* **GOAL**
Reproduce each of the following entries verbatim.

* **DATASET RECORDS**
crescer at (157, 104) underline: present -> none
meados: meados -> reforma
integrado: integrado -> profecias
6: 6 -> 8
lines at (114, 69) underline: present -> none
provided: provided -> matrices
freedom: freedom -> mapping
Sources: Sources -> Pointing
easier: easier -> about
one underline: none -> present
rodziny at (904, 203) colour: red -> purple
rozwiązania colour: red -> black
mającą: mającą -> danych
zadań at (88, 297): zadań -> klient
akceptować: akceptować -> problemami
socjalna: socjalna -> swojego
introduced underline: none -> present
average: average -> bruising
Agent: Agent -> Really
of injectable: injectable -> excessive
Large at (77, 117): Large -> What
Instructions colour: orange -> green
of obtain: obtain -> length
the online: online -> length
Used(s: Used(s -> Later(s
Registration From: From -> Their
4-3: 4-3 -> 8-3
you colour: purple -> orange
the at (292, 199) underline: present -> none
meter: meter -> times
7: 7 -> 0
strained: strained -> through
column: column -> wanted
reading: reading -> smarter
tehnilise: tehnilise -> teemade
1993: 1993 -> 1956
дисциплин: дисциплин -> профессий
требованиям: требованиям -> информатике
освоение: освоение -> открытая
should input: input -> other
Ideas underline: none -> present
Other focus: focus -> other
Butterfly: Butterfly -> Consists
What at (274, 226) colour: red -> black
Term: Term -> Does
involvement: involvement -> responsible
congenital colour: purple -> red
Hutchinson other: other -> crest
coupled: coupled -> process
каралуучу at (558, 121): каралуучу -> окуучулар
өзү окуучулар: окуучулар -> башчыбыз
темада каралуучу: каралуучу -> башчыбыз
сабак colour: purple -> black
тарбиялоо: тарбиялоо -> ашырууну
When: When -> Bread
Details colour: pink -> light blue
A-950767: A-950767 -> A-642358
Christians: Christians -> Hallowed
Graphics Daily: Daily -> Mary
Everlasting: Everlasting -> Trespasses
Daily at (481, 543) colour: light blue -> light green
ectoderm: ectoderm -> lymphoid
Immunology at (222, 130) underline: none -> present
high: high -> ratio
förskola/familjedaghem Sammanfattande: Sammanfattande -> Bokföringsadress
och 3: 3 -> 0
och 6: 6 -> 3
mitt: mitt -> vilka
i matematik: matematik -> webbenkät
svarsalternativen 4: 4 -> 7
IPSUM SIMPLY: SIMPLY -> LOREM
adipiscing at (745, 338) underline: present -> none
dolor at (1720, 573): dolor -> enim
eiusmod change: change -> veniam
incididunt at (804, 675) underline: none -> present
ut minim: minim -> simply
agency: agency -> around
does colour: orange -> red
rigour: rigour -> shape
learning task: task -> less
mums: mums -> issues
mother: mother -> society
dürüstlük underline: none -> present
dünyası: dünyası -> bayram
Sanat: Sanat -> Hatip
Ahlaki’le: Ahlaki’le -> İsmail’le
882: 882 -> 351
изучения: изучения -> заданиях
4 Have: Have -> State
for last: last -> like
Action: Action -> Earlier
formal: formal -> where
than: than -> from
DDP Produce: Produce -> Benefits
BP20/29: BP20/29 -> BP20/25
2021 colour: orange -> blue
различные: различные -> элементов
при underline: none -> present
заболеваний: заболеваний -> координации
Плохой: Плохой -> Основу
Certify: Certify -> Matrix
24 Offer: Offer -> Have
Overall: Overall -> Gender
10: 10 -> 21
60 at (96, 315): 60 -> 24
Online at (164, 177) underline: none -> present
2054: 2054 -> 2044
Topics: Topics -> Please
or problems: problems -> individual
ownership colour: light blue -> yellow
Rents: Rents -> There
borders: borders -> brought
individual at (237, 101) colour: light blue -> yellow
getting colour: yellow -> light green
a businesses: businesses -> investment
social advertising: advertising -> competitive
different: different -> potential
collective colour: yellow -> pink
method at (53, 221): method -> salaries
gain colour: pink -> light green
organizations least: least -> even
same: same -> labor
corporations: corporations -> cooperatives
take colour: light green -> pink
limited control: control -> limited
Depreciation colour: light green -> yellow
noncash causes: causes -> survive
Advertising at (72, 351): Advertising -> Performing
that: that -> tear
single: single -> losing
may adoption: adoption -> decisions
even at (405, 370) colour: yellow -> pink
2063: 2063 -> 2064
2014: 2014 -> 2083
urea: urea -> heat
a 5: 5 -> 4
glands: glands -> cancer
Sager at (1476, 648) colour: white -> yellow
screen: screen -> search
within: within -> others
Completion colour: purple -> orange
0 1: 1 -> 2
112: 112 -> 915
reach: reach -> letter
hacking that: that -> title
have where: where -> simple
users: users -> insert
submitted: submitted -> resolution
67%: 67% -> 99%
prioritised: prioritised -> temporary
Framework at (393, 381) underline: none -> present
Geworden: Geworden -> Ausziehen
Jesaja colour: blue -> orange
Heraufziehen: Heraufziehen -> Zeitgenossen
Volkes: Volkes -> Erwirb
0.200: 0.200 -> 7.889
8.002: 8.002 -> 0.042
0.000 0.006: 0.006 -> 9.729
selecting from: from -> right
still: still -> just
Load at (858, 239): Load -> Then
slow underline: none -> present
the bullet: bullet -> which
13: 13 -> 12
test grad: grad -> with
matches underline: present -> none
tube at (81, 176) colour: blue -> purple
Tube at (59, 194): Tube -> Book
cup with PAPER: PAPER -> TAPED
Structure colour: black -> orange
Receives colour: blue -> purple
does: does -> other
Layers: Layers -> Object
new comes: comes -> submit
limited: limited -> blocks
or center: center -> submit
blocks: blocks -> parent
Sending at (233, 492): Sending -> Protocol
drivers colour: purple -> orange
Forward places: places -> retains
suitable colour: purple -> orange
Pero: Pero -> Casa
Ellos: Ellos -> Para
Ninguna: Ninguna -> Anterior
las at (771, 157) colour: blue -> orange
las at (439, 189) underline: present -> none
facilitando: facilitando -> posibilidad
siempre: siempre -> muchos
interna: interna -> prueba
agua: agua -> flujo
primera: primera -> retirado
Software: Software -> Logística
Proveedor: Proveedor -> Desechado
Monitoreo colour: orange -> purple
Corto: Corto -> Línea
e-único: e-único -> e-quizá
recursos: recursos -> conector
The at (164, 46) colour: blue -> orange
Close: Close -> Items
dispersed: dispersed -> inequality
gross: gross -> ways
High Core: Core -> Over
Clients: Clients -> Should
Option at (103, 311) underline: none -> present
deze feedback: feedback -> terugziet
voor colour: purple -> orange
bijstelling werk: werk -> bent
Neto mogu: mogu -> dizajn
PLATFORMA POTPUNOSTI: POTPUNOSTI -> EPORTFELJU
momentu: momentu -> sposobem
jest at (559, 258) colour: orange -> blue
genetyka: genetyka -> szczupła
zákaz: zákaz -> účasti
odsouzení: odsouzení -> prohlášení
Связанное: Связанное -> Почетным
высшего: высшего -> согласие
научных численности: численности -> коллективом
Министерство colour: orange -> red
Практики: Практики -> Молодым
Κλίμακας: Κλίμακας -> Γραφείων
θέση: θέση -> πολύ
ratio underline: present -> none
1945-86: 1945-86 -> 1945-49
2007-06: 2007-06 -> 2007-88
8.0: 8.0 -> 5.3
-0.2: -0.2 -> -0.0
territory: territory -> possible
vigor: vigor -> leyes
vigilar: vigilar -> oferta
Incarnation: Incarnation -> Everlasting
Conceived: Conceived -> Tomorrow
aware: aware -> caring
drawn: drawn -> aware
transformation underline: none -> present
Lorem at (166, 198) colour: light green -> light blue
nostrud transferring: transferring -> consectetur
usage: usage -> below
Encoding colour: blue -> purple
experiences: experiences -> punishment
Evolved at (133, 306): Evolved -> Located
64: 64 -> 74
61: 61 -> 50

* **ANSWER TO THIS TASK**
crescer at (157, 104) underline: present -> none
meados: meados -> reforma
integrado: integrado -> profecias
6: 6 -> 8
lines at (114, 69) underline: present -> none
provided: provided -> matrices
freedom: freedom -> mapping
Sources: Sources -> Pointing
easier: easier -> about
one underline: none -> present
rodziny at (904, 203) colour: red -> purple
rozwiązania colour: red -> black
mającą: mającą -> danych
zadań at (88, 297): zadań -> klient
akceptować: akceptować -> problemami
socjalna: socjalna -> swojego
introduced underline: none -> present
average: average -> bruising
Agent: Agent -> Really
of injectable: injectable -> excessive
Large at (77, 117): Large -> What
Instructions colour: orange -> green
of obtain: obtain -> length
the online: online -> length
Used(s: Used(s -> Later(s
Registration From: From -> Their
4-3: 4-3 -> 8-3
you colour: purple -> orange
the at (292, 199) underline: present -> none
meter: meter -> times
7: 7 -> 0
strained: strained -> through
column: column -> wanted
reading: reading -> smarter
tehnilise: tehnilise -> teemade
1993: 1993 -> 1956
дисциплин: дисциплин -> профессий
требованиям: требованиям -> информатике
освоение: освоение -> открытая
should input: input -> other
Ideas underline: none -> present
Other focus: focus -> other
Butterfly: Butterfly -> Consists
What at (274, 226) colour: red -> black
Term: Term -> Does
involvement: involvement -> responsible
congenital colour: purple -> red
Hutchinson other: other -> crest
coupled: coupled -> process
каралуучу at (558, 121): каралуучу -> окуучулар
өзү окуучулар: окуучулар -> башчыбыз
темада каралуучу: каралуучу -> башчыбыз
сабак colour: purple -> black
тарбиялоо: тарбиялоо -> ашырууну
When: When -> Bread
Details colour: pink -> light blue
A-950767: A-950767 -> A-642358
Christians: Christians -> Hallowed
Graphics Daily: Daily -> Mary
Everlasting: Everlasting -> Trespasses
Daily at (481, 543) colour: light blue -> light green
ectoderm: ectoderm -> lymphoid
Immunology at (222, 130) underline: none -> present
high: high -> ratio
förskola/familjedaghem Sammanfattande: Sammanfattande -> Bokföringsadress
och 3: 3 -> 0
och 6: 6 -> 3
mitt: mitt -> vilka
i matematik: matematik -> webbenkät
svarsalternativen 4: 4 -> 7
IPSUM SIMPLY: SIMPLY -> LOREM
adipiscing at (745, 338) underline: present -> none
dolor at (1720, 573): dolor -> enim
eiusmod change: change -> veniam
incididunt at (804, 675) underline: none -> present
ut minim: minim -> simply
agency: agency -> around
does colour: orange -> red
rigour: rigour -> shape
learning task: task -> less
mums: mums -> issues
mother: mother -> society
dürüstlük underline: none -> present
dünyası: dünyası -> bayram
Sanat: Sanat -> Hatip
Ahlaki’le: Ahlaki’le -> İsmail’le
882: 882 -> 351
изучения: изучения -> заданиях
4 Have: Have -> State
for last: last -> like
Action: Action -> Earlier
formal: formal -> where
than: than -> from
DDP Produce: Produce -> Benefits
BP20/29: BP20/29 -> BP20/25
2021 colour: orange -> blue
различные: различные -> элементов
при underline: none -> present
заболеваний: заболеваний -> координации
Плохой: Плохой -> Основу
Certify: Certify -> Matrix
24 Offer: Offer -> Have
Overall: Overall -> Gender
10: 10 -> 21
60 at (96, 315): 60 -> 24
Online at (164, 177) underline: none -> present
2054: 2054 -> 2044
Topics: Topics -> Please
or problems: problems -> individual
ownership colour: light blue -> yellow
Rents: Rents -> There
borders: borders -> brought
individual at (237, 101) colour: light blue -> yellow
getting colour: yellow -> light green
a businesses: businesses -> investment
social advertising: advertising -> competitive
different: different -> potential
collective colour: yellow -> pink
method at (53, 221): method -> salaries
gain colour: pink -> light green
organizations least: least -> even
same: same -> labor
corporations: corporations -> cooperatives
take colour: light green -> pink
limited control: control -> limited
Depreciation colour: light green -> yellow
noncash causes: causes -> survive
Advertising at (72, 351): Advertising -> Performing
that: that -> tear
single: single -> losing
may adoption: adoption -> decisions
even at (405, 370) colour: yellow -> pink
2063: 2063 -> 2064
2014: 2014 -> 2083
urea: urea -> heat
a 5: 5 -> 4
glands: glands -> cancer
Sager at (1476, 648) colour: white -> yellow
screen: screen -> search
within: within -> others
Completion colour: purple -> orange
0 1: 1 -> 2
112: 112 -> 915
reach: reach -> letter
hacking that: that -> title
have where: where -> simple
users: users -> insert
submitted: submitted -> resolution
67%: 67% -> 99%
prioritised: prioritised -> temporary
Framework at (393, 381) underline: none -> present
Geworden: Geworden -> Ausziehen
Jesaja colour: blue -> orange
Heraufziehen: Heraufziehen -> Zeitgenossen
Volkes: Volkes -> Erwirb
0.200: 0.200 -> 7.889
8.002: 8.002 -> 0.042
0.000 0.006: 0.006 -> 9.729
selecting from: from -> right
still: still -> just
Load at (858, 239): Load -> Then
slow underline: none -> present
the bullet: bullet -> which
13: 13 -> 12
test grad: grad -> with
matches underline: present -> none
tube at (81, 176) colour: blue -> purple
Tube at (59, 194): Tube -> Book
cup with PAPER: PAPER -> TAPED
Structure colour: black -> orange
Receives colour: blue -> purple
does: does -> other
Layers: Layers -> Object
new comes: comes -> submit
limited: limited -> blocks
or center: center -> submit
blocks: blocks -> parent
Sending at (233, 492): Sending -> Protocol
drivers colour: purple -> orange
Forward places: places -> retains
suitable colour: purple -> orange
Pero: Pero -> Casa
Ellos: Ellos -> Para
Ninguna: Ninguna -> Anterior
las at (771, 157) colour: blue -> orange
las at (439, 189) underline: present -> none
facilitando: facilitando -> posibilidad
siempre: siempre -> muchos
interna: interna -> prueba
agua: agua -> flujo
primera: primera -> retirado
Software: Software -> Logística
Proveedor: Proveedor -> Desechado
Monitoreo colour: orange -> purple
Corto: Corto -> Línea
e-único: e-único -> e-quizá
recursos: recursos -> conector
The at (164, 46) colour: blue -> orange
Close: Close -> Items
dispersed: dispersed -> inequality
gross: gross -> ways
High Core: Core -> Over
Clients: Clients -> Should
Option at (103, 311) underline: none -> present
deze feedback: feedback -> terugziet
voor colour: purple -> orange
bijstelling werk: werk -> bent
Neto mogu: mogu -> dizajn
PLATFORMA POTPUNOSTI: POTPUNOSTI -> EPORTFELJU
momentu: momentu -> sposobem
jest at (559, 258) colour: orange -> blue
genetyka: genetyka -> szczupła
zákaz: zákaz -> účasti
odsouzení: odsouzení -> prohlášení
Связанное: Связанное -> Почетным
высшего: высшего -> согласие
научных численности: численности -> коллективом
Министерство colour: orange -> red
Практики: Практики -> Молодым
Κλίμακας: Κλίμακας -> Γραφείων
θέση: θέση -> πολύ
ratio underline: present -> none
1945-86: 1945-86 -> 1945-49
2007-06: 2007-06 -> 2007-88
8.0: 8.0 -> 5.3
-0.2: -0.2 -> -0.0
territory: territory -> possible
vigor: vigor -> leyes
vigilar: vigilar -> oferta
Incarnation: Incarnation -> Everlasting
Conceived: Conceived -> Tomorrow
aware: aware -> caring
drawn: drawn -> aware
transformation underline: none -> present
Lorem at (166, 198) colour: light green -> light blue
nostrud transferring: transferring -> consectetur
usage: usage -> below
Encoding colour: blue -> purple
experiences: experiences -> punishment
Evolved at (133, 306): Evolved -> Located
64: 64 -> 74
61: 61 -> 50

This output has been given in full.